**PASAJE CITADO:**
Quizá sea este poder iracundo de la publicidad comprendida como estrategias de marketing de la imagen lo que haya hecho que el arte se desvincule de una potente crítica hacia ella pues, en comparación, solo tiene bastante que perder y apenas nada que ganar. ¿Qué lógica ficcional tramar frente a esta capacidad global de la publicidad de calar tan hondo como se desee en niveles de conciencia desconocidos para el arte?, ¿qué estrategia perseguir frente a lo que puede ser considerado la punta de lanza del disolvente más potente del capitalismo, ahí donde la imagen es reconvertida en deseo a través de la fantasía ideológica que nos moldea?
Ester Partegàs (La Garriga, Barcelona, 1972) quizá sea una de las pocas artistas que aun encuentran necesario toparse de cara con la mercadotecnia del capital, con su desenfrenada pulsión consumista y, sobre todo, con el poder de la publicidad al que hemos aludido. Si su material de trabajo predilecto son los restos de la sociedad de consumo y las basuras que como huellas de un deseo siempre postergado vamos dejando en nuestro devenir zombificado, en la instalación que hasta el día 20 de mayo puede verse en la galería Nogueras Blanchard de Madrid Partegás alude más bien al dispositivo “publicidad” como lugar de paso donde somos producidos –disciplinaria y administrativamente– en masa.


Porque ese es el efecto y la sensación que uno tiene al traspasar el umbral de la galería y adentrarse en la senda que nos marca la colocación de unos paneles que, aún simulando a los tenderetes de los mercadillos, descubrimos, una vez recorridos, son mucho más: son el dispositivo tecnológico donde nos vemos reflejados y donde, por tanto, somos visto y podemos ver. Recorriendo la estructura modular descubrimos que somos en tanto que somos proyectados en la superficie hipermediática –esa rugosidad de los paneles de resina traslúcida que ha colocado la artista– en que se ha convertido la realidad; somos en tanto nos sumergimos en el haz espectral de colores y luces que emiten nuestras pantallas; somos en tanto que seres quiméricos y opacos detrás de cualquier mampara; somos lo que resta de un deseo que se acopla displicente ante cualquier mercancía, ante cualquier imagen. Somos una mancha –hagan la prueba entrando en la instalación– en una mirada que creemos nuestra pero que no es sino la que nos devuelve, socarrona y burlona, la mercancía.

**DATOS DEL CONJUNTO:**
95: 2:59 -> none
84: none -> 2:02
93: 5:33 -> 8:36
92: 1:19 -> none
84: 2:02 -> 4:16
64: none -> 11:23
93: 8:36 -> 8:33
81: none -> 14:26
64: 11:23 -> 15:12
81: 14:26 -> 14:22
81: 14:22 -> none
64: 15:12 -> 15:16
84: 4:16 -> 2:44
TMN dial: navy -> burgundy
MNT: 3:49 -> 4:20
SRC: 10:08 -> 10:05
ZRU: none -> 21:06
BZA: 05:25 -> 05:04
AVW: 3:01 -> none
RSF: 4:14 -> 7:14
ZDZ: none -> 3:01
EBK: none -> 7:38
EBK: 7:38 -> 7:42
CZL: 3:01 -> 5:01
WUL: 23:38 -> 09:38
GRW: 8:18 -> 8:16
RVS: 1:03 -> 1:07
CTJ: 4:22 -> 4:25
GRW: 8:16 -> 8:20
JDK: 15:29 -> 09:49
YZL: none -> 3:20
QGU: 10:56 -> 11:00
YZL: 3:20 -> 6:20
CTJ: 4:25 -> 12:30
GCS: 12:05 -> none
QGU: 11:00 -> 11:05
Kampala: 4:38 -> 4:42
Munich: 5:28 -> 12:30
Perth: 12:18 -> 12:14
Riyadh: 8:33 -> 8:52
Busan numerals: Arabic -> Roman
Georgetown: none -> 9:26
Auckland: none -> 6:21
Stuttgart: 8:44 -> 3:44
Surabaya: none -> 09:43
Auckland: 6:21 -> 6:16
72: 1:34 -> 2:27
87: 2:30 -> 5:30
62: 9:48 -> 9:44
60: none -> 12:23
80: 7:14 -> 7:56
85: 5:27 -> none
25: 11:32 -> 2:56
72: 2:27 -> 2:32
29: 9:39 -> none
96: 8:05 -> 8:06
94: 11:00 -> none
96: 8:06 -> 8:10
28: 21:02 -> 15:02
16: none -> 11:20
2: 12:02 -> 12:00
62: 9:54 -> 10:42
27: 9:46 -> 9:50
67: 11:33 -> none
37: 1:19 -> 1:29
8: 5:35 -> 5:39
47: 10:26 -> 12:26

**TAREAS PENDIENTES:**
**1.** Por favor, renombra "Perth" como "Adelaide" en las filas de la pared de relojes que van desde el comienzo de esas filas hasta la línea que contiene "Busan numerals: Arabic -> Roman", ambas incluidas. Devuelve solo esas filas, sin ningún otro cambio.
**2.** Prosigue el texto sobre la instalación de Ester Partegàs a partir de su última oración.

**RESULTADOS POR TAREA:**
**1.**
95: 2:59 -> none
84: none -> 2:02
93: 5:33 -> 8:36
92: 1:19 -> none
84: 2:02 -> 4:16
64: none -> 11:23
93: 8:36 -> 8:33
81: none -> 14:26
64: 11:23 -> 15:12
81: 14:26 -> 14:22
81: 14:22 -> none
64: 15:12 -> 15:16
84: 4:16 -> 2:44
TMN dial: navy -> burgundy
MNT: 3:49 -> 4:20
SRC: 10:08 -> 10:05
ZRU: none -> 21:06
BZA: 05:25 -> 05:04
AVW: 3:01 -> none
RSF: 4:14 -> 7:14
ZDZ: none -> 3:01
EBK: none -> 7:38
EBK: 7:38 -> 7:42
CZL: 3:01 -> 5:01
WUL: 23:38 -> 09:38
GRW: 8:18 -> 8:16
RVS: 1:03 -> 1:07
CTJ: 4:22 -> 4:25
GRW: 8:16 -> 8:20
JDK: 15:29 -> 09:49
YZL: none -> 3:20
QGU: 10:56 -> 11:00
YZL: 3:20 -> 6:20
CTJ: 4:25 -> 12:30
GCS: 12:05 -> none
QGU: 11:00 -> 11:05
Kampala: 4:38 -> 4:42
Munich: 5:28 -> 12:30
Adelaide: 12:18 -> 12:14
Riyadh: 8:33 -> 8:52
Busan numerals: Arabic -> Roman

**2.**
Entrando en este pasaje uno se percata de cuán cerca y lejos al mismo tiempo estamos de esos otros y antiguos pasajes parisinos sobre los que Benjamin teorizó acerca del devenir masa de la sociedad y de cómo la exposición de mercancías representaría la promesa de que el capitalismo tardío podría acomodar la vida de cada uno en una casa, protegiéndola de toda iniquidad e inestabilidad. Al igual que el Teatro de Oklahoma que Kafka construyó en América aceptaba a cada uno que se postulase a un trabajo, los pasajes suponían –y suponen aunque encumbrados a la enésima potencia– la creencia de que el mundo en su trasparencia y comodidad absoluta estaba listo para esa enorme masa de los cualquiera que a partir de entonces nos creeríamos –y nos creemos– subidos en la ola de la historia.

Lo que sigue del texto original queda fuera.